1900 yılında akciğer kanseri tüm kanser ölümlerinin yalnızca %1’ini oluşturuyordu. Ancak 1950 yılına gelindiğinde akciğer kanseri birçok gelişmiş ülkede erkeklerde kanserden ölümlerin önde gelen nedeni haline geldi.
Tarihsel Anekdotlar
- 1865 yılında Alman doktor Rudolf Virchow akciğer kanseri olan bir hastaya ilk otopsiyi gerçekleştirdi. Virchow, tümörü çevredeki dokuları istila eden “sert, düzensiz bir kitle” olarak tanımladı.
- 1912’de Avusturyalı doktor Carl Rokitansky, akciğer kanseri olan 1000 hasta hakkında bir rapor yayınladı. Rokitansky, hastaların çoğunluğunun puro veya pipo içen erkekler olduğunu buldu.
- 1935 yılında Alman doktor Fritz Lickint, 4000 akciğer kanseri hastası hakkında bir rapor yayınladı. Lickint sigarayı akciğer kanseriyle ilişkilendiren ilk doktordu.
- 1900’lerin başında akciğer kanserine sıklıkla astım tanısı konuldu. Bunun nedeni, akciğer kanserinin öksürük ve nefes darlığı gibi ana semptomlarının aynı zamanda astım semptomları olmasıydı.

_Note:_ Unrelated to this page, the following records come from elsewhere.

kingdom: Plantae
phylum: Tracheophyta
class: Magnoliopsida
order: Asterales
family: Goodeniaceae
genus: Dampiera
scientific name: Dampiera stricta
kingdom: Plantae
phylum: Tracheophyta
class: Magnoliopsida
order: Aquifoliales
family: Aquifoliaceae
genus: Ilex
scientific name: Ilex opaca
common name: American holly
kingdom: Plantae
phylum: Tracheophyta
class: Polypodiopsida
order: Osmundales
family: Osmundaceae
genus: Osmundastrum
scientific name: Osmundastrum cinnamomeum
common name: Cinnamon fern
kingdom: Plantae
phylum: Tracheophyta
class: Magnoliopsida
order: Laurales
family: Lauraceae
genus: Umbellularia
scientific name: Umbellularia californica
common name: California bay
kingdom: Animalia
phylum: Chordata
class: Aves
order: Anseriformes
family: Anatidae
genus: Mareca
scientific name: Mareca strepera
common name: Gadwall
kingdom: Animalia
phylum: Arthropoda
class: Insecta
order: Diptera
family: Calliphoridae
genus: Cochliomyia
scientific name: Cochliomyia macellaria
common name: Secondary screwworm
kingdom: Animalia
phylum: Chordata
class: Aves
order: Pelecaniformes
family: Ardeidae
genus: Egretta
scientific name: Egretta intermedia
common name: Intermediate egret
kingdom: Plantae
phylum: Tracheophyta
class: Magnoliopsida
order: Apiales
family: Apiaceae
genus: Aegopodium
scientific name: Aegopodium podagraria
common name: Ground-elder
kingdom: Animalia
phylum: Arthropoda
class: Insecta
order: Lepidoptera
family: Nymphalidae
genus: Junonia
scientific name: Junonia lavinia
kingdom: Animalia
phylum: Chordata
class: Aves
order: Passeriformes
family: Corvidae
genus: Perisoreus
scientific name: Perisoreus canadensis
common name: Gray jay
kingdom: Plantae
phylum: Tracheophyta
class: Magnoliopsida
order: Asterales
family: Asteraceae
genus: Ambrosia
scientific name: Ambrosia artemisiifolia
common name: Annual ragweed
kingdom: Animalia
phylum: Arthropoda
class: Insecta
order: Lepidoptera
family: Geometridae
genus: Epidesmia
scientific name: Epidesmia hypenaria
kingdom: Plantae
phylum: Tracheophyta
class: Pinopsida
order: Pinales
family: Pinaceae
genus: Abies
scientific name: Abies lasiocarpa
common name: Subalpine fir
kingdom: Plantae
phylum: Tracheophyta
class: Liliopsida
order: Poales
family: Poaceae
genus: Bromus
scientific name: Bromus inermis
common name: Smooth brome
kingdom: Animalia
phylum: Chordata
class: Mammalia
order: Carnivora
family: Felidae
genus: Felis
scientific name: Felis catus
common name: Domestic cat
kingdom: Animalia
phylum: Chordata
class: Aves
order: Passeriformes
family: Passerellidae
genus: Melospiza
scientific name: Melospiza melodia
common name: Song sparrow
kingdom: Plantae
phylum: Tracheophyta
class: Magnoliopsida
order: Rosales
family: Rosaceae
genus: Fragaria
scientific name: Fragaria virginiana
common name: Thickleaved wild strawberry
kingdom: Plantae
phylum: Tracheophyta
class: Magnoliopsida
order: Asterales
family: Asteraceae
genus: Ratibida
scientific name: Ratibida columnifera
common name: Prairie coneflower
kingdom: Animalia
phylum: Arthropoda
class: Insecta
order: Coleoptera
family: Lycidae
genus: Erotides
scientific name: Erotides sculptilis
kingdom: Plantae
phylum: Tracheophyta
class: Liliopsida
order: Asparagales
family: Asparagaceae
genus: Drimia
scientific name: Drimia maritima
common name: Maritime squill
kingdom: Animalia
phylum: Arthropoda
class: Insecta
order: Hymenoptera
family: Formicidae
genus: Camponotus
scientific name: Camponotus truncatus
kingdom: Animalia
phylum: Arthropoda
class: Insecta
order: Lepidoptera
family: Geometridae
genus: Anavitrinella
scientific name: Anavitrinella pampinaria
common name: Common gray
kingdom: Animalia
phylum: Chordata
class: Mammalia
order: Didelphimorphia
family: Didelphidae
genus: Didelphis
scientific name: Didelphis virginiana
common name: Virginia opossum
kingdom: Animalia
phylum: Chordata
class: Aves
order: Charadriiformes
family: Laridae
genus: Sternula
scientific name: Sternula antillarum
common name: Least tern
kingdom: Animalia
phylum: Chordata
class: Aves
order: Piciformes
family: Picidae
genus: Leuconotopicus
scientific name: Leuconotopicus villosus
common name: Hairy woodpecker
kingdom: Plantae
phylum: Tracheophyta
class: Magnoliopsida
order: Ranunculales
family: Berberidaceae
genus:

- 1950’lerde bazı doktorlar sigara içmenin akciğer kanserini önlemeye gerçekten yardımcı olabileceğine inanıyordu. Bu, bazı sigara içenlerin akciğer kanserine yakalanmadıkları gözlemine dayanıyordu. Ancak artık sigaranın akciğer kanserinin önde gelen nedeni olduğunu biliyoruz.
- 1970’lerde “akciğer kanseri sigaraları”na yönelik kısa süreli bir çılgınlık yaşandı. Bu sigaralar kanserojenleri hapsedecek bir filtreyle yapılmıştı. Ancak bu filtrelerin etkili olduğuna dair hiçbir kanıt yoktur.
Akciğer kanseri ciddi bir hastalıktır ancak son yıllarda akciğer kanserinin tedavisinde önemli ilerlemeler kaydedilmiştir. Günümüzde akciğer kanseri için cerrahi, radyasyon terapisi ve kemoterapi dahil olmak üzere çok sayıda etkili tedavi vardır.
Akciğer kanseri riskiniz konusunda endişeleriniz varsa doktorunuzla konuşun. Riskinizi değerlendirmenize ve riskinizi azaltmak için bir plan geliştirmenize yardımcı olabilirler.
Kaynak
- Siegel, R. L., Miller, K. D., & Jemal, A. (2020). Cancer statistics, 2020. CA: A Cancer Journal for Clinicians, 70(1), 7-30.
- Herbst, R. S., Morgensztern, D., & Boshoff, C. (2018). The biology and management of non-small cell lung cancer. Nature, 553(7689), 446-454.
- Molina, R., Filella, X., Augé, J. M., Fuentes, R., Bover, I., Rifa, J., … & Barcelona, U. (2003). Tumor markers (CEA, CA 125, CYFRA 21-1, SCC and NSE) in patients with non-small cell lung cancer as an aid in histological diagnosis and prognosis. Comparison with the main clinical and pathological prognostic factors. Tumor Biology, 24(4), 209-218.
- Holdenrieder, S., & Stieber, P. (2009). Clinical use of circulating biomarkers in lung cancer. Clinical chemistry and laboratory medicine, 47(10), 1218-1229.
Yorum yazabilmek için oturum açmalısınız.